Keir Starmer, pictured watching Arsenal vs Everton on Saturday, is facing fresh calls to U-turn on Labour's court reforms

Keir Starmer is facing fresh calls to U-turn on Labour’s court reforms after it was revealed how he previously agreed that axing jury trials led to wrongful convictions.

Under Government plans, jury trials in England and Wales will be limited to cases with a likely sentence of three years or more.

Meanwhile, cases with a likely sentence of three years or less will only be heard by a single crown court judge, without a jury.

Magistrates’ powers will also be boosted so they can hand down sentences of up to 18 months’ imprisonment, up from 12 months currently.

The Government has argued the reforms – being spearheaded by Justice Secretary David Lammy – are urgently needed to deal with the huge backlog in crown court cases, despite a backlash from top barristers.

The Prime Minister is also facing the threat of a huge revolt in the House of Commons to the Courts and Tribunals Bill, with 100 Labour MPs having already failed to back the legislation.

It has now emerged how Sir Keir previously appeared to hold a different view on jury trials.

A report he helped write in 1992 is said to have found that scrapping jury trials led to wrongful convictions in Northern Ireland in the 1990s.

Keir Starmer, pictured watching Arsenal vs Everton on Saturday, is facing fresh calls to U-turn on Labour's court reforms

Keir Starmer, pictured watching Arsenal vs Everton on Saturday, is facing fresh calls to U-turn on Labour’s court reforms

A report the Prime Minister helped to write in 1992 is said to have found that scrapping jury trials led to wrongful convictions in Northern Ireland in the 1990s

A report the Prime Minister helped to write in 1992 is said to have found that scrapping jury trials led to wrongful convictions in Northern Ireland in the 1990s

At the time, Sir Keir was secretary of the Haldane Society of Socialist Lawyers and led a 14-strong delegation of lawyers to Belfast in 1991.

A report subsequently published by the Haldane Society, uncovered by The Telegraph, found that removing juries from Troubles-era crown court trials meant cases were ‘failing to secure reliable convictions based on properly tested evidence’.

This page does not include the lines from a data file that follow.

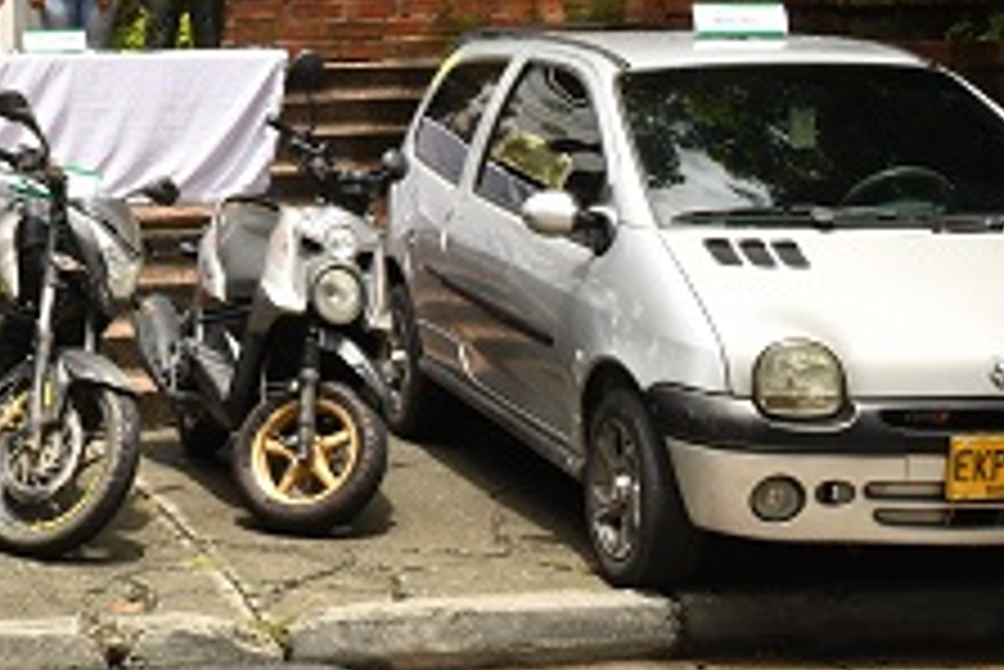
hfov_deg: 20.8
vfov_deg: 14.4
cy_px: 81
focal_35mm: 94
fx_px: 2623
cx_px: -54
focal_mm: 35
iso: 500
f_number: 16
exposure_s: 1/100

‘The state of the law is such that it enables wrongful convictions to occur in the absence of any procedural or judicial error,’ it added.

Senior Tory MP Nick Timothy, the shadow justice secretary, said the PM ‘should read the report he helped craft and stop his attack on jury trials’.

‘The report contains many of the arguments that critics in Parliament and in the legal profession have made against the Bill,’ he added of Labour’s planned reforms.

‘Judge-only trials remove vital protections from defendants and place additional burdens and scrutiny on judges.’

The Haldane Society’s 1992 report is said to have concluded that Diplock courts in Northerh Ireland, introduced to try serious and terrorism-related crimes without juries, reduced opportunity for cross-examination.

‘The examination and cross-examination will be reduced, questioning cut, that the issues will not be so well rehearsed or argued as would be required in front of a jury, nor will witnesses be so vigorously tested or their credibility so thoroughly assessed and, in short, the challenging role of the defence is significantly curtailed,’ the report said.

‘Under such circumstances, it would appear to be more difficult to raise a reasonable doubt.’ 

The authors are also said to have noted an unusually high conviction rate of more than 90 per cent in Diplock courts. 

Labour MP Karl Turner, who has led backbench opposition to the Government’s court reforms, said: ‘Like David Lammy, the PM knows full well that doing away with jury trials in serious criminal cases, that affords the guilty three years’ incarceration, is unjust, unworkable, unpopular and unnecessary.

‘The tragedy is that Keir Starmer as PM knows the cost of jury trials but he is prepared to ignore the value of this 800-year-old right of those accused and prosecuted by the state.’

He added that the report on Diplock courtsfound that removing jury trials led to ‘a clear injustice’.

A Government spokesman said: ‘We must recognise that our justice system has changed – technology means there is more evidence than ever before, and trials for more complex cases, such as those involving sex offences or online fraud are taking longer to go in front of a jury.

‘Our changes will prioritise jury trials for the most serious cases, helping victims get fairer and faster justice.’